De nombreux surnoms ont été donnés à ce joueur hors norme qui se distinguait par sa vitesse et ses débordements ravageurs sur le coté droit de l'attaque lavallois : la mobylette, la fusée, la flèche, l'express ou encore boy bandit, tant de qualificatifs pour décrire cette vedette du football africain des années 1980.
Né le 17 avril 1960 à Rufisque dans la banlieue de Dakar (Sénégal), Thierno Youm s’oriente d'abord vers une carrière de banquier « je passais mes moments de loisirs avec une bande de copains à jouer au football sur une esplanade caillouteuse. On s'amusait plus qu'on ne jouait vraiment quand un dirigeant de l’ASC Diaraf (première division du Sénégal) me propose de participer a de vrais entrainement, je me laissais emporter et jouais aussitôt en équipe fanion » se rappelle Youm. C'est en 1982 que cet attaquant connaîtra sa première consécration en remportant avec son club le doublé Coupe-Championnat, puis une nouvelle Coupe nationale l’année suivante. Ses brillantes prestations lui ouvrent les portes de l’équipe nationale du Sénégal et le font remarquer des recruteurs du Stade Lavallois.

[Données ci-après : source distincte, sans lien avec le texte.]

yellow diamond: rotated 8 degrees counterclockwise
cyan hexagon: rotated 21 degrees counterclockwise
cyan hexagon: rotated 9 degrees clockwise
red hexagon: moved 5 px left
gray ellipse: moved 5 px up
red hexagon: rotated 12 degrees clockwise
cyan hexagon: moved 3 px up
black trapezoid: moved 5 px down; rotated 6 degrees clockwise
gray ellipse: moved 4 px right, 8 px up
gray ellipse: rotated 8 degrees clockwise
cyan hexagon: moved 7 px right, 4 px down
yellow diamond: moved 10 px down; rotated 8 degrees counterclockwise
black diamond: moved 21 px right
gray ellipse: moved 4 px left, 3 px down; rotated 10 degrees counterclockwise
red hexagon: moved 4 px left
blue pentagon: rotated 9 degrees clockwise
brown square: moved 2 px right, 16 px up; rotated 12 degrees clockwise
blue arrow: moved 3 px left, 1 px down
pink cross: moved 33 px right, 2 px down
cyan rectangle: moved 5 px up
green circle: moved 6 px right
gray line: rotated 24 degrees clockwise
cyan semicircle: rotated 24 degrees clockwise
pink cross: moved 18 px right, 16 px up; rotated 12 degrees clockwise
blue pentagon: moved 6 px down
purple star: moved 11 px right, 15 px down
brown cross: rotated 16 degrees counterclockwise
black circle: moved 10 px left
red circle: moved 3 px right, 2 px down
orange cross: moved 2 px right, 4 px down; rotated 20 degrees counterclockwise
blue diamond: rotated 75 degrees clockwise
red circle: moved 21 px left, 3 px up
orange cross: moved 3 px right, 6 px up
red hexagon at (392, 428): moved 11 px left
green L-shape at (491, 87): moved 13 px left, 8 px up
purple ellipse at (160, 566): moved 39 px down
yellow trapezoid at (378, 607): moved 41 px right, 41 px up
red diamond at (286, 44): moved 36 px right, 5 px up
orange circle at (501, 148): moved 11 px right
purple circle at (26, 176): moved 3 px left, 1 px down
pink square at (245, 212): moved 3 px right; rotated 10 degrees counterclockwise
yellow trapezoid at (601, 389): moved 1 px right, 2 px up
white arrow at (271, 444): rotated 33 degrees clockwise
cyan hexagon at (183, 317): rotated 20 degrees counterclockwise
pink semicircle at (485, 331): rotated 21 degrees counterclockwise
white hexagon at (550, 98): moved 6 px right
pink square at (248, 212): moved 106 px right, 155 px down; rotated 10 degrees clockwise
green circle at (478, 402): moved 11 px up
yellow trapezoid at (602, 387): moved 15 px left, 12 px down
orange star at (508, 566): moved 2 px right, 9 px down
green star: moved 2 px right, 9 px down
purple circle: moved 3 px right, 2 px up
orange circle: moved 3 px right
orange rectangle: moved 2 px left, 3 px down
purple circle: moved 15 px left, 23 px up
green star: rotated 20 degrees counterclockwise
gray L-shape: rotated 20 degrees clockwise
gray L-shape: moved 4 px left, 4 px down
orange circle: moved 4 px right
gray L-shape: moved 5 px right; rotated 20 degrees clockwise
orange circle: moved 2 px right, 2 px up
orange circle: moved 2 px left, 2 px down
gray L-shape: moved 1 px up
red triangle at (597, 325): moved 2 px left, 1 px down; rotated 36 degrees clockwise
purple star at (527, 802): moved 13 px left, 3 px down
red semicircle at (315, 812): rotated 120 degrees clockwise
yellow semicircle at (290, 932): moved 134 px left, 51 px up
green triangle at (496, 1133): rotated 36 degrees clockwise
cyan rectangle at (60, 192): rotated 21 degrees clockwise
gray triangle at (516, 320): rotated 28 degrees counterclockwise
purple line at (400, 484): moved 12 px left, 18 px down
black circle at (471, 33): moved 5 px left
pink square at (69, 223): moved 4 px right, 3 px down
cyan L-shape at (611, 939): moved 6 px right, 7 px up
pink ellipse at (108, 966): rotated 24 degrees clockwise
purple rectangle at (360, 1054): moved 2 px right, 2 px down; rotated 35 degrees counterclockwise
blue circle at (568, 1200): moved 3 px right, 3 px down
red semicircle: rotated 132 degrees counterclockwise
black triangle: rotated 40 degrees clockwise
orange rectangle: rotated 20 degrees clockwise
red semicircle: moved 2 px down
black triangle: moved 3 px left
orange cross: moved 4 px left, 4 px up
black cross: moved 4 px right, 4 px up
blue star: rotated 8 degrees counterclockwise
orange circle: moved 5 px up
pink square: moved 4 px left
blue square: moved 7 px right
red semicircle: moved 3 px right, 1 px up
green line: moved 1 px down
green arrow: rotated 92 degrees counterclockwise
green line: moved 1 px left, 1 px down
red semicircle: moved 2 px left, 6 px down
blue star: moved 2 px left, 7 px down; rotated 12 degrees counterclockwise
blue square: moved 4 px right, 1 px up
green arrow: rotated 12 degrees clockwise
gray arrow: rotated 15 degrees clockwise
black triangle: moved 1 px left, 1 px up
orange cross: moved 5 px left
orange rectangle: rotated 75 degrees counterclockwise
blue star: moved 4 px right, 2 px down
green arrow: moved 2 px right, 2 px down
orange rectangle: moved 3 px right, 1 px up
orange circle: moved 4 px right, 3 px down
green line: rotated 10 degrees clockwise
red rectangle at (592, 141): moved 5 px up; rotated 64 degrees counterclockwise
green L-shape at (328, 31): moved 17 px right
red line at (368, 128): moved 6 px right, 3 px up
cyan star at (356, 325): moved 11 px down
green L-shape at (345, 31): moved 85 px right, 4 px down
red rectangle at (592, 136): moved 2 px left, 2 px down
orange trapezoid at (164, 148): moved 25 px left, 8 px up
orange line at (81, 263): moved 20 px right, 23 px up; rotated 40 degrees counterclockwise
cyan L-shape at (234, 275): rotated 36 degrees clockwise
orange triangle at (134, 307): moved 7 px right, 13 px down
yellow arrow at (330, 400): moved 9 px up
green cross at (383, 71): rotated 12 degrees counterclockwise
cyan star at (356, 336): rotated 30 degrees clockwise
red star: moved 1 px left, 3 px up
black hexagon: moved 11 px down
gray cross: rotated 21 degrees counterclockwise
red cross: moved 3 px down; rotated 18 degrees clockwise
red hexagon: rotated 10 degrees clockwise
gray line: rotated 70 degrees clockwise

A 24 ans, il rejoint Laval en 1984 pour une première saison difficile. En effet, malgré une vitesse impressionnante balle aux pieds et une très bonne technique, il découvre les défenses rugueuses du championnat français des années 1980 et un arbitrage peu propice aux attaquants rapides. Sa stature moyenne (1.80m et 73 kg) dans un football où le physique prenait souvent le pas sur la technique sera l'un des principaux freins à sa carrière. Il multipliera ainsi les blessures : fracture d'une pommette, pubalgie puis cheville douloureuse, un choc contre Toulon l'écarte des terrains pour plusieurs mois laissant le souvenir d'un joueur talentueux mais fragile. Pour cette première saison le prodige Sénégalais disputa quatorze matchs pour deux buts inscrits.
Lors de la saison 1985-1986, Youm est associé en attaque à l’Algérien Chérif Oudjani (14 buts) prêté par Lens. Bénéficiant de ce point d'encrage qui mobilise les défenses adverses, il fera parler sa pointe de vitesse et sa vivacité. Il participa activement à la 11e place de l'équipe mayennaise en disputant 26 matchs et en marquant 4 buts dont un doublé face au RC Strasbourg, un beau tandem qui sera pourtant disloqué. La saison d’après, Thierno formera un nouveau binôme avec le Nigérian Richard Owubokiri (10 buts) prêté par le FC Metz. Il connaîtra une saison pleine avec 33 matchs joués et 9 buts marqués avant de rejoindre les Canaris l’exercice d’après.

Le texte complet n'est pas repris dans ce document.